The pandemic still directly affects the gas prices, uncertainty over the future probably the major reason for high prices

The uncertainty over the future as a result of the pandemic and potentially news variants and Covid-19 waves directly affect the gas prices globally and in United States.

Since the start of the pandemic when the prices had fallen as a result of the lowered demand in the spring months last year, gas prices are seeing constant increase for months now and Americans are currently paying nearly $1 more per gallon compared to this period last year.

According to the latest weekly report by GasBuddy, South Carolinians are among those paying $1 more per gallon compared to same period last year despite the fact that prices slightly dropped last week.

The reports indicates that the average gas price in South Carolina dropped for 1.3 cents last week now sitting at $2.88 per gallon on average across the state.

According to GasBuddy’s daily survey of 3,028 stations in South Carolina, gas prices in South Carolina are 5.4 cents per gallon higher than a month ago and stand 95.8 cents per gallon higher than a year ago.

The price difference between the least and most expensive gas is 57 cent per gallon.

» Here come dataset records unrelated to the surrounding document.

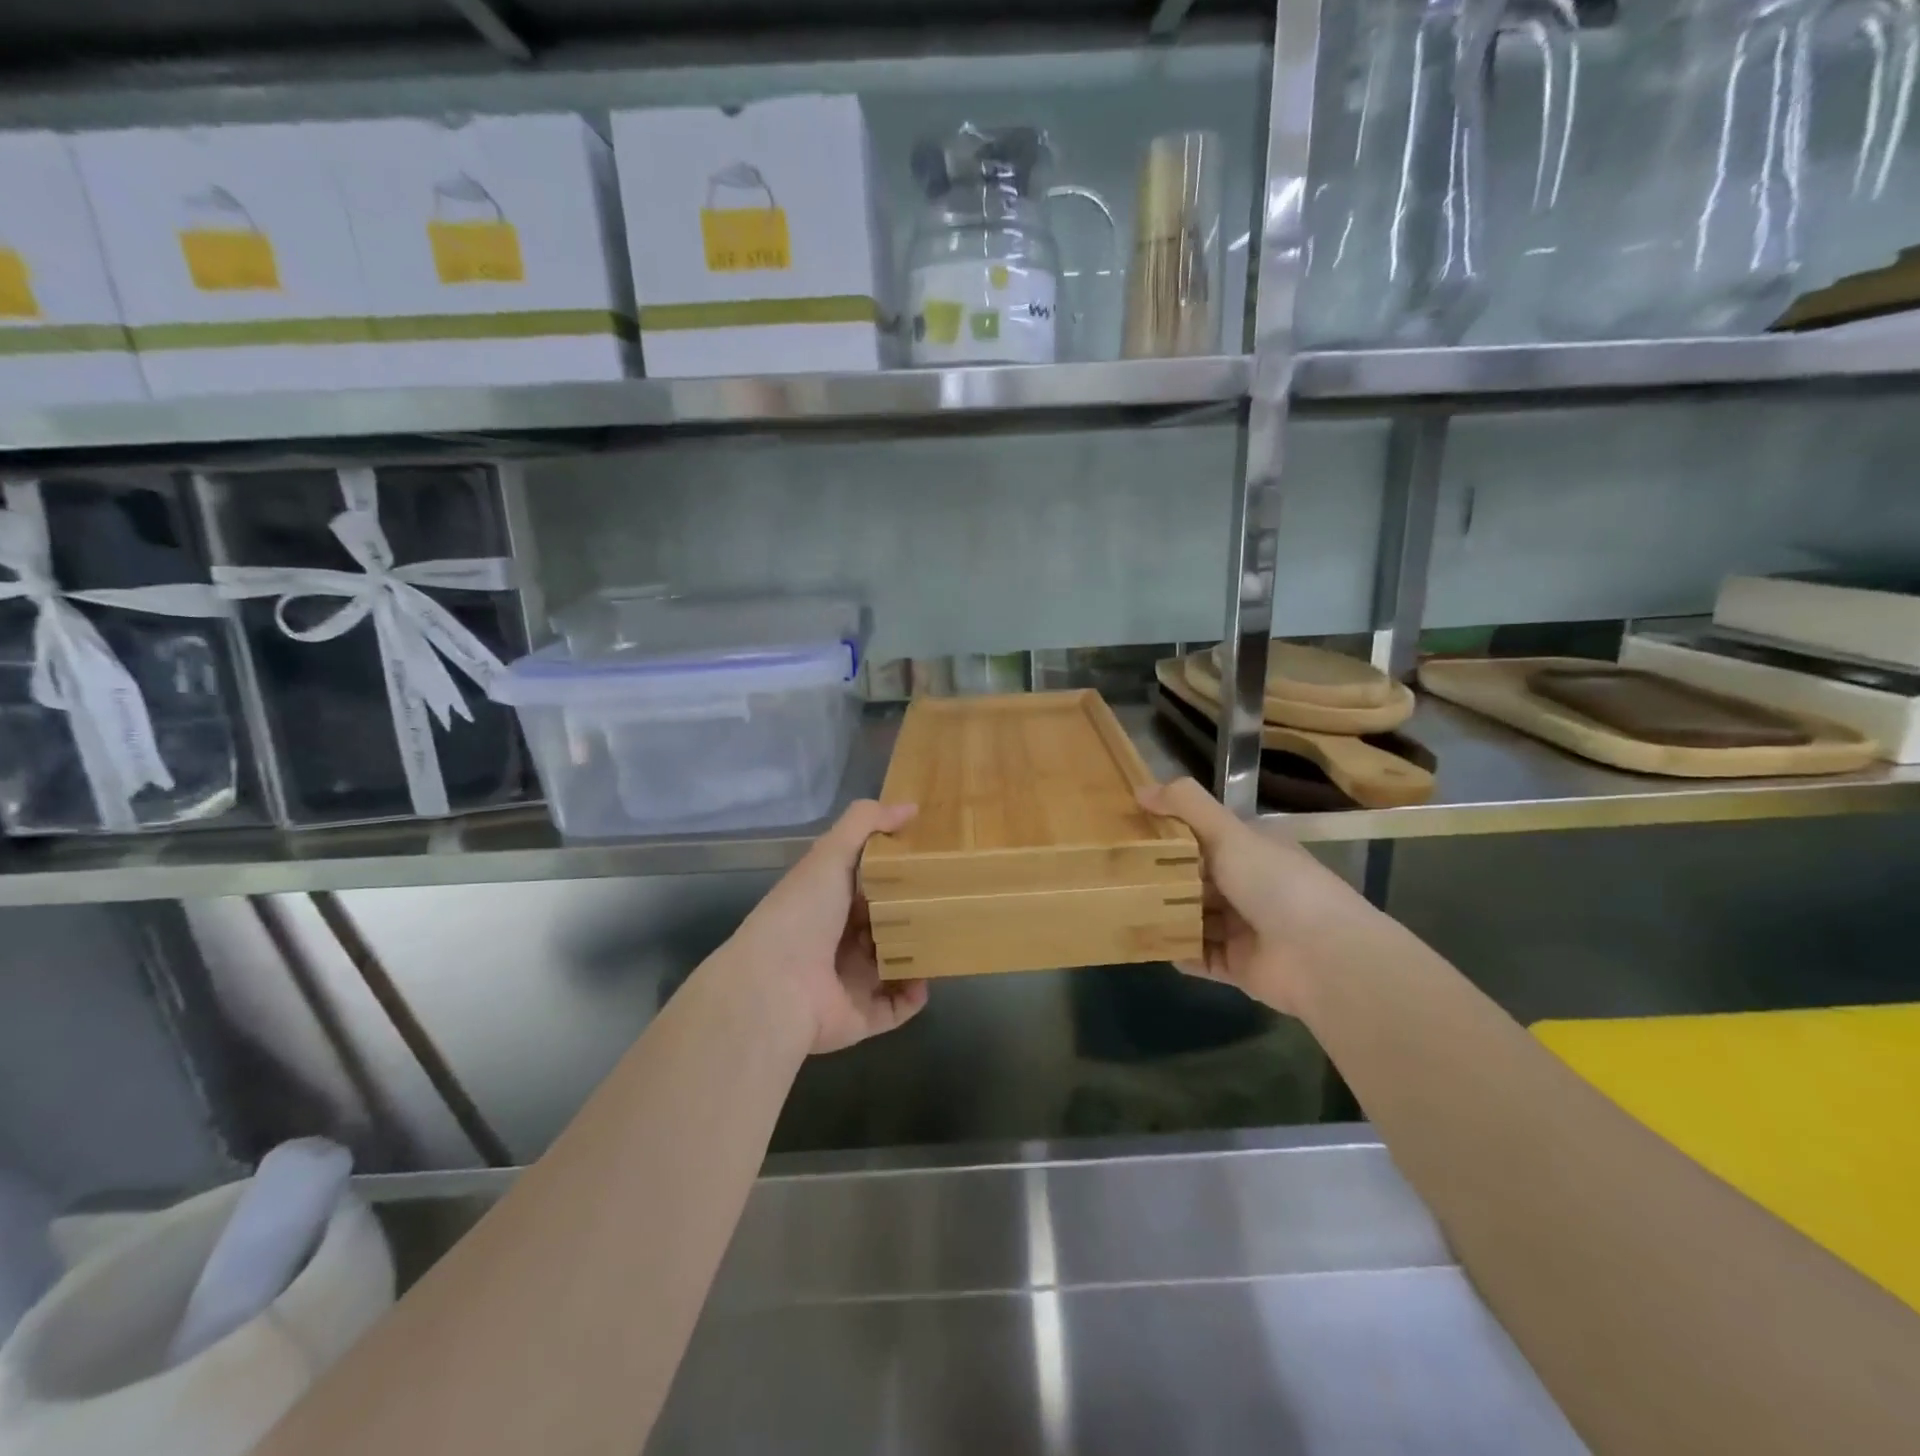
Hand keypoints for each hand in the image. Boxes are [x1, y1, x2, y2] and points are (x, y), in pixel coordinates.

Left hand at [723, 800, 929, 1055]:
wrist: (775, 986)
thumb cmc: (804, 913)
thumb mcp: (832, 854)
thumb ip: (866, 823)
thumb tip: (910, 807)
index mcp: (828, 902)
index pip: (867, 885)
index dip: (896, 873)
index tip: (930, 861)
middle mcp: (838, 941)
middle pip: (884, 925)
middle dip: (913, 915)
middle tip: (948, 901)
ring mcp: (849, 980)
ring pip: (894, 965)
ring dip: (918, 955)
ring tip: (946, 939)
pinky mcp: (860, 1015)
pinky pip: (896, 1007)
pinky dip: (914, 995)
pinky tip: (927, 979)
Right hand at [1138, 777, 1371, 1015]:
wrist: (1321, 956)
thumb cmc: (1275, 883)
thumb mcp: (1228, 832)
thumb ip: (1186, 805)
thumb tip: (1139, 789)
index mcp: (1254, 851)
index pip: (1207, 836)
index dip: (1172, 833)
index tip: (1132, 831)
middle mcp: (1250, 887)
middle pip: (1197, 879)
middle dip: (1163, 876)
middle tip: (1118, 871)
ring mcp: (1245, 929)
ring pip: (1195, 917)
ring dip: (1166, 914)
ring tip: (1123, 906)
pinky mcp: (1239, 966)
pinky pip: (1199, 956)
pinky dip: (1177, 950)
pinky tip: (1148, 942)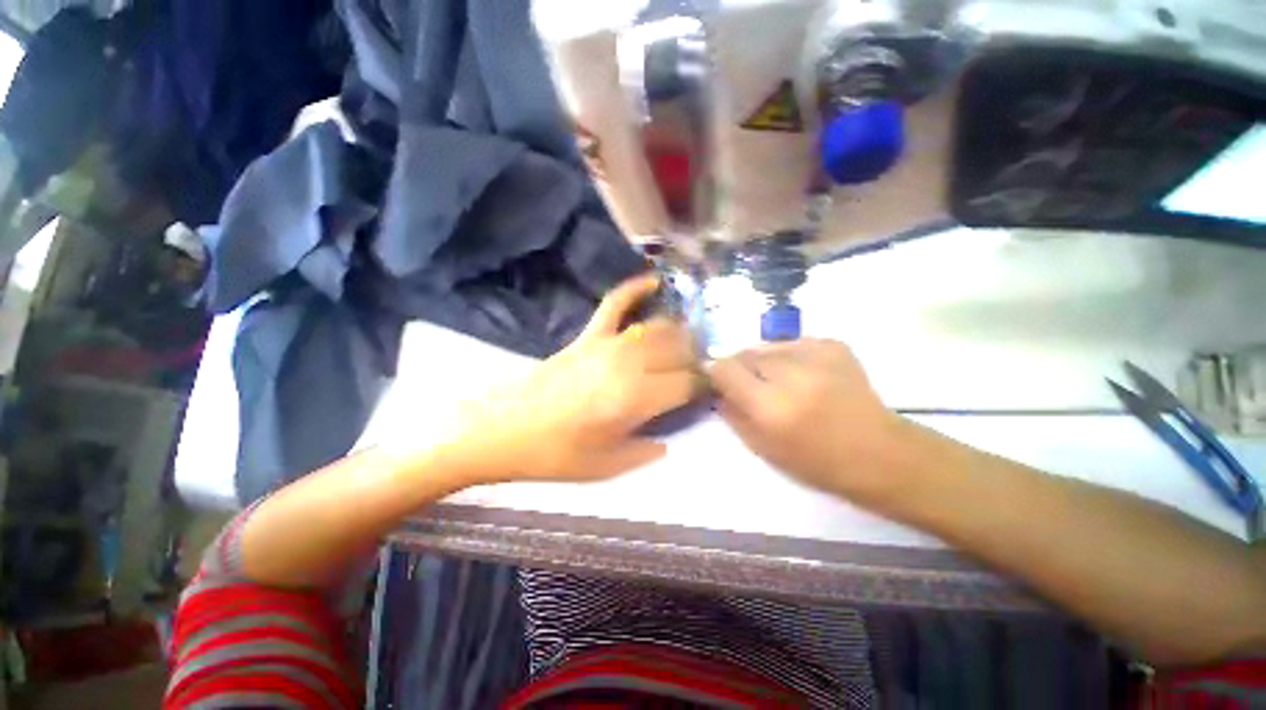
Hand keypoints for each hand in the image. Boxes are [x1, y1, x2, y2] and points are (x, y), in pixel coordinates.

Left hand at [458, 274, 699, 482]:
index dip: (703, 386)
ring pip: (656, 327)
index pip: (686, 384)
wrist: (503, 430)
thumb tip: (667, 442)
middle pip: (678, 349)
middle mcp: (629, 365)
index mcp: (636, 400)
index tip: (707, 390)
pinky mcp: (587, 336)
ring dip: (678, 331)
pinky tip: (653, 281)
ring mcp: (607, 345)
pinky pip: (614, 304)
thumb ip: (644, 454)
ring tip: (688, 339)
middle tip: (700, 367)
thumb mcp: (606, 468)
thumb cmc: (555, 455)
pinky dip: (634, 288)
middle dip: (696, 356)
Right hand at [710, 339, 910, 504]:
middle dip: (741, 369)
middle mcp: (791, 373)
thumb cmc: (816, 461)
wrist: (879, 452)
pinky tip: (804, 377)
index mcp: (770, 405)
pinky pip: (792, 344)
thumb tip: (717, 388)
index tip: (721, 383)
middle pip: (744, 353)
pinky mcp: (833, 344)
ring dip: (765, 363)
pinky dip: (788, 357)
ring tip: (782, 383)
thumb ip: (732, 413)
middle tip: (753, 388)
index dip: (717, 374)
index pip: (724, 368)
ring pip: (767, 346)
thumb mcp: (762, 448)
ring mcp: (816, 354)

GasBuddy indicates that the least expensive gas is sold at $2.64 per gallon, while the most expensive price was recorded to be $3.21 per gallon in Palmetto State.

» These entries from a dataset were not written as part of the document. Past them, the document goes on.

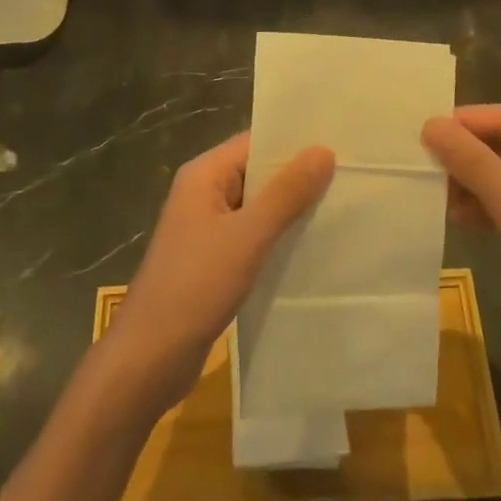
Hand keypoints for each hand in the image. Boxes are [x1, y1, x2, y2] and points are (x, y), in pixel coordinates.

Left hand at [105, 133, 331, 409]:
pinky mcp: (213, 260)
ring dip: (291, 209)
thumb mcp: (247, 236)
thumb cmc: (195, 286)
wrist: (150, 357)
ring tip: (341, 208)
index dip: (295, 143)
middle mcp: (203, 193)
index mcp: (204, 175)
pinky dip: (278, 237)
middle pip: (257, 172)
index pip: (255, 142)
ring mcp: (206, 228)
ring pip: (257, 206)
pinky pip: (252, 235)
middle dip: (298, 176)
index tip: (340, 144)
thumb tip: (323, 150)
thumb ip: (286, 193)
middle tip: (351, 176)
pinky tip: (311, 247)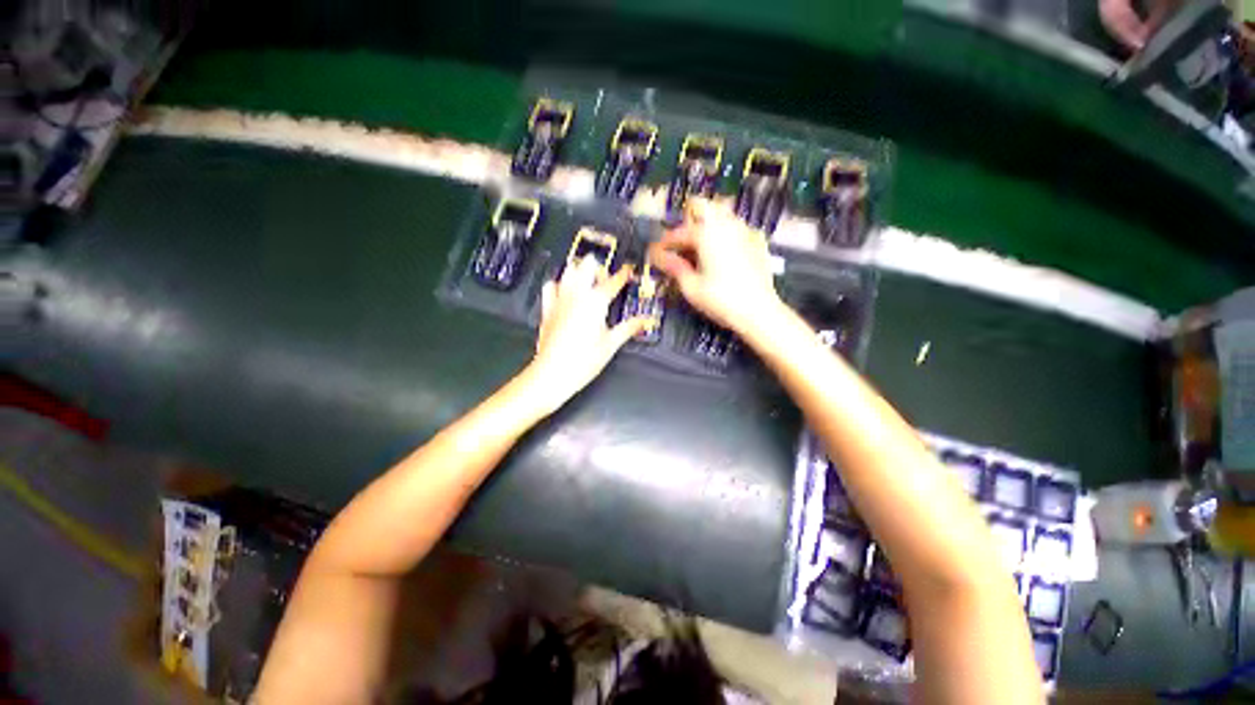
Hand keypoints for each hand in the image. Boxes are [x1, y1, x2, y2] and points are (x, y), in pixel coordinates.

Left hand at [521, 257, 650, 412]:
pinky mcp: (547, 308)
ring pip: (568, 270)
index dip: (624, 274)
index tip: (628, 270)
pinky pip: (551, 286)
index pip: (614, 281)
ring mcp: (560, 299)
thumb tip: (645, 321)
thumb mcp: (611, 344)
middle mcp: (576, 295)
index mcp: (596, 301)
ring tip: (587, 284)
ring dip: (580, 272)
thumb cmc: (583, 360)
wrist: (553, 372)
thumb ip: (629, 328)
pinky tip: (565, 293)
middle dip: (599, 268)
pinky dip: (559, 284)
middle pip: (587, 265)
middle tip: (606, 281)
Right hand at [648, 198, 784, 335]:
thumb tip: (658, 257)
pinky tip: (723, 254)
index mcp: (706, 234)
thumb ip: (674, 267)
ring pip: (722, 213)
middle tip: (680, 244)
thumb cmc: (720, 300)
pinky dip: (725, 234)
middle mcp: (726, 224)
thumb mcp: (690, 287)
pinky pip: (737, 227)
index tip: (654, 253)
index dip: (663, 244)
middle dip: (687, 220)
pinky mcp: (758, 241)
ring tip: (699, 248)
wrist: (759, 311)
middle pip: (702, 205)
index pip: (678, 233)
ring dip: (707, 224)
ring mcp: (745, 230)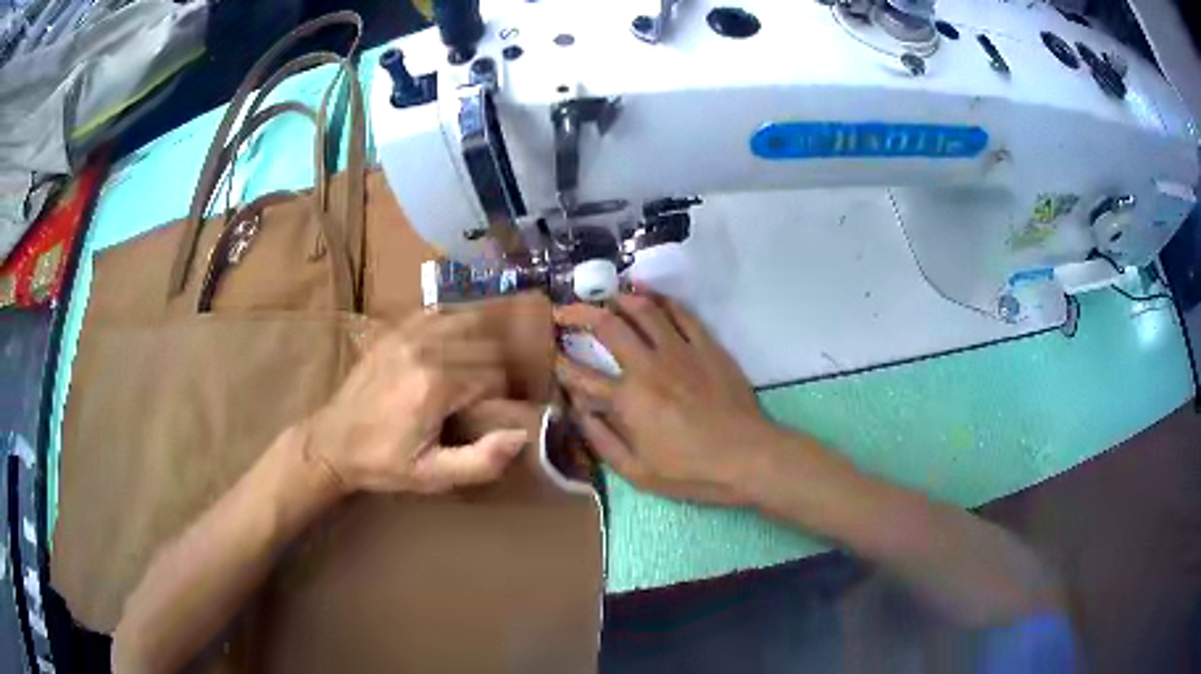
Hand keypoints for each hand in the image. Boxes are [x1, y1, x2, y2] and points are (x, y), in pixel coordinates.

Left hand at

The national average price of gasoline has fallen 0.7 cents per gallon in the last week, and GasBuddy says it is averaging $3.17 per gallon Monday. The national average is up 3.8 cents per gallon from a month ago and stands $1.00 per gallon higher than a year ago.

“Average gas prices saw little change from a week ago, declining slightly. But overall, prices remained near 2021′s peak price set in early August due to Covid-19 supply and demand imbalances,” GasBuddy Head of Petroleum Analysis Patrick De Haan said.

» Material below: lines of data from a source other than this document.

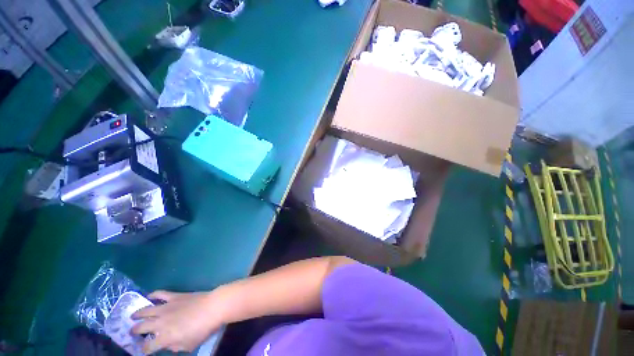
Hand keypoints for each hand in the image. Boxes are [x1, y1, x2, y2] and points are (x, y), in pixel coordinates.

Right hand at [131, 290, 223, 353]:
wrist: (213, 307)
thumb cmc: (203, 329)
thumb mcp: (189, 345)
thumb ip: (175, 347)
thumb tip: (169, 344)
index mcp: (164, 337)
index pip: (147, 347)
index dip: (143, 350)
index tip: (143, 350)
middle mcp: (160, 323)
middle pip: (141, 327)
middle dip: (135, 331)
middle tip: (131, 332)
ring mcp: (166, 307)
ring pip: (146, 310)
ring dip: (137, 314)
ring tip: (132, 316)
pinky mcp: (174, 296)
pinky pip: (161, 294)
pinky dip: (153, 294)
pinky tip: (148, 296)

“Relief in average gas prices has really only shown up west of the Rockies thus far, and may continue to be delayed by an active hurricane season which has prevented gas prices from their normal seasonal decline. While I am optimistic that we eventually will see a decline in price, the drop is not likely to be as noticeable as I had anticipated due to the above average hurricane season and as demand remains seasonally strong.”